Exercises to complete ▸
**1.** In the forum thread about converting an AR to full auto, what price did the news report for bump fire stocks that normally cost around $100?
**2.** Carry on the forum thread about converting an AR to full auto, starting after its last post.

Given text ▸
**********

# How to convert your AR to full auto



## Bax* (Dec 14, 2008)

I think this should be discussed

https://www.louderwithcrowder.com/man-convert-fully-automatic/

I'd be interested in hearing your thoughts.


----------



## DallanC (Jan 13, 2009)

HAHAHA And I thought I was the only one that listened to Crowder. That guy is a hoot. 

You see his recent expose on the U of U and Fox13 news refusing to show their footage of the weaponry Antifa had before the Shapiro event? Crazy.

Anywho, yup... removing your slide spring will let that baby rock and roll. Also... dont forget the newly proposed bump fire ban will ban belt-loops.


-DallanC


----------



## Fowlmouth (Oct 4, 2008)

I heard on the news this morning that the bump fire stocks that are normally around $100 are going for $1800. Just when things were finally getting back to somewhat normal, now the frenzy begins again. :?:?


----------



## DallanC (Jan 13, 2009)

Let the idiots pay that... most people dont realize you do not need anything else to bumpfire a AR.

For a fraction of that $1800 you could buy a 3D printer and make as many bump stocks as you want.


-DallanC


----------



## DallanC (Jan 13, 2009)

I still say a Semi-Auto 12GA loaded with 3" #4 Buckshot is way way way more dangerous and lethal than a AR15 in a crowded place. You can put more lead down range in 1 shot than a AR15 with a 30round mag.


-DallanC


----------



## Critter (Mar 20, 2010)

DallanC said:


> I still say a Semi-Auto 12GA loaded with 3" #4 Buckshot is way way way more dangerous and lethal than a AR15 in a crowded place. You can put more lead down range in 1 shot than a AR15 with a 30round mag.
> 
> -DallanC


Don't forget that you need to shorten the barrel or open the choke all the way to full so that those 4 buck can start to spread out.

**********

Supplied material ▸
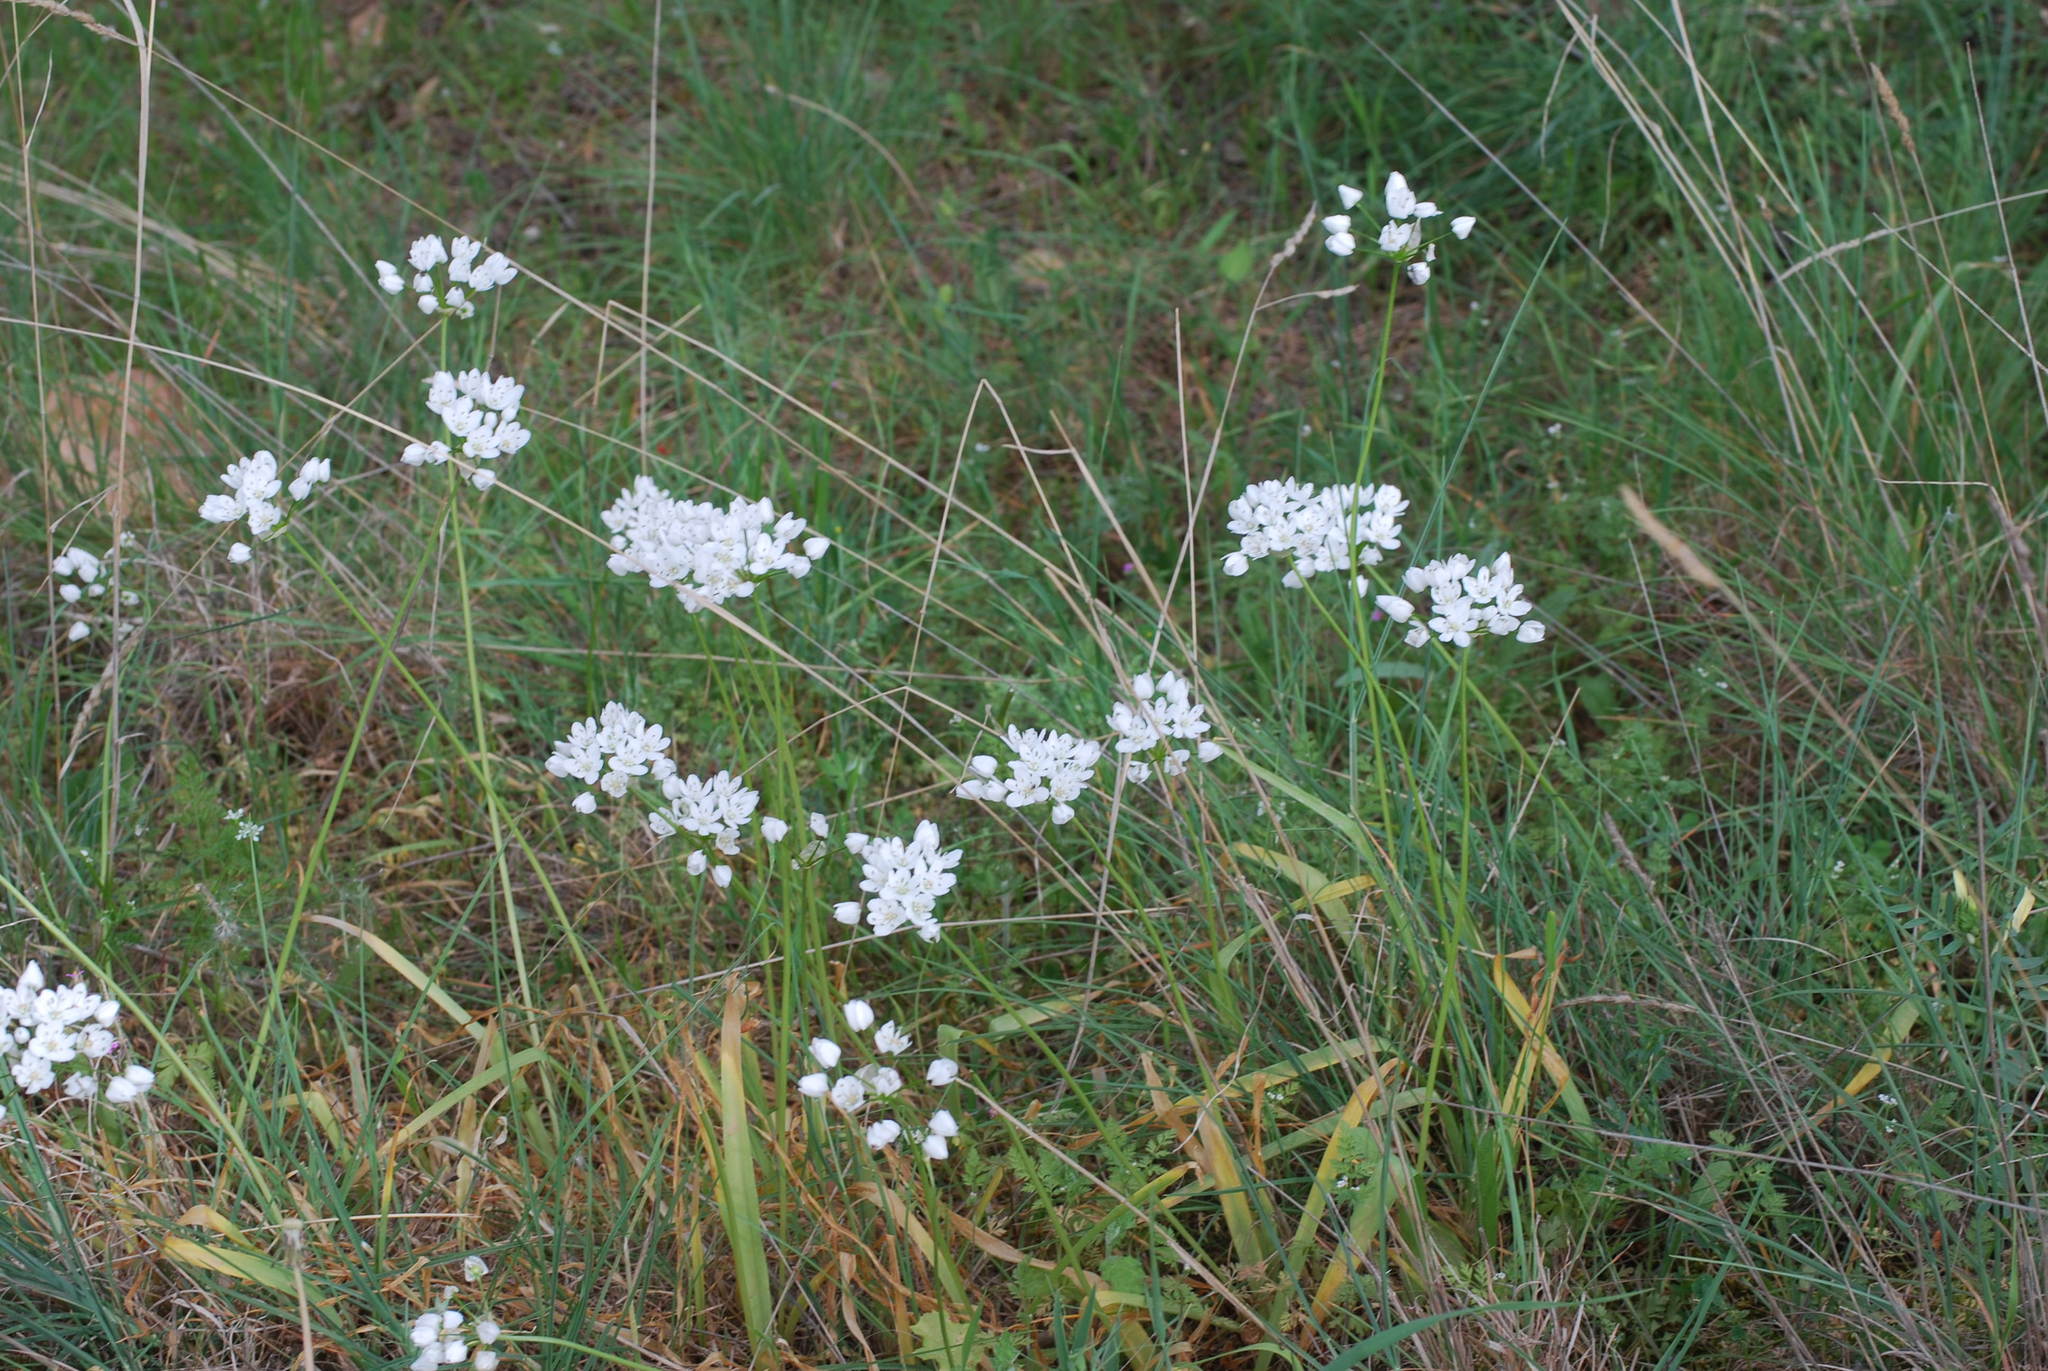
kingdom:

**********

Answers to each task ▸
**1.** $1800.

**2.**
----------



## Bax* (Dec 14, 2008)

Everyone got their mil-spec butter knife handy?


----------



## DallanC (Jan 13, 2009)

Bax* said:


> Everyone got their mil-spec butter knife handy?


I ordered one off Ebay for $49.95, should be here Wednesday. :mrgreen:

-DallanC


----------



## DallanC (Jan 13, 2009)

You all hear the latest Media talking point? They want to ban "Assault Ammunition"... seriously.


-DallanC


----------



## johnnycake (Jul 19, 2011)

****NSA Surveillance Center, Undisclosed location*****


"hey boss, I got something"
"What"
"there's this online chat forum I've located in utah discussing how to better conduct a terror attack"
"let's keep an eye on this."
"Will do. I'm still trying to crack the meaning on some of the euphemisms they use like 'plan written on a napkin' or 'no elk on the wasatch,' but I'm pretty sure their discussions of selenium and testicular deficiencies are code for the deterioration of America by the Great Satan."
"Good work."
______

I for one welcome our new cyborg overlords.


----------



## DallanC (Jan 13, 2009)

How dumb can people be? This dumb...

Mark Dice asking people on the street if stronger gun control would have prevented Lee Harvey Oswald from shooting Jesus.






It gets downright depressing when you think these people have the right to vote for president.

-DallanC


----------



## Steve G (Nov 29, 2016)

Now I need the video that converts my shotgun over to fully auto for those big flocks of mallards.


----------



## LostLouisianian (Oct 11, 2010)

Steve G said:


> Now I need the video that converts my shotgun to over fully auto for those big flocks of mallards.


Hahaha we were discussing bump stocks for shotguns in the duck blind yesterday. I swear someone at FB on unit 1 had the dangdest shotgun. We all commented when they would open up that it sounded like a gatling shotgun and about 4 times as loud as a normal shotgun. I have no idea what they were shooting but they opened up 3-4 times and each time we just looked at each other and said "what the hell is that?"


----------



## LostLouisianian (Oct 11, 2010)

DallanC said:


> I still say a Semi-Auto 12GA loaded with 3" #4 Buckshot is way way way more dangerous and lethal than a AR15 in a crowded place. You can put more lead down range in 1 shot than a AR15 with a 30round mag.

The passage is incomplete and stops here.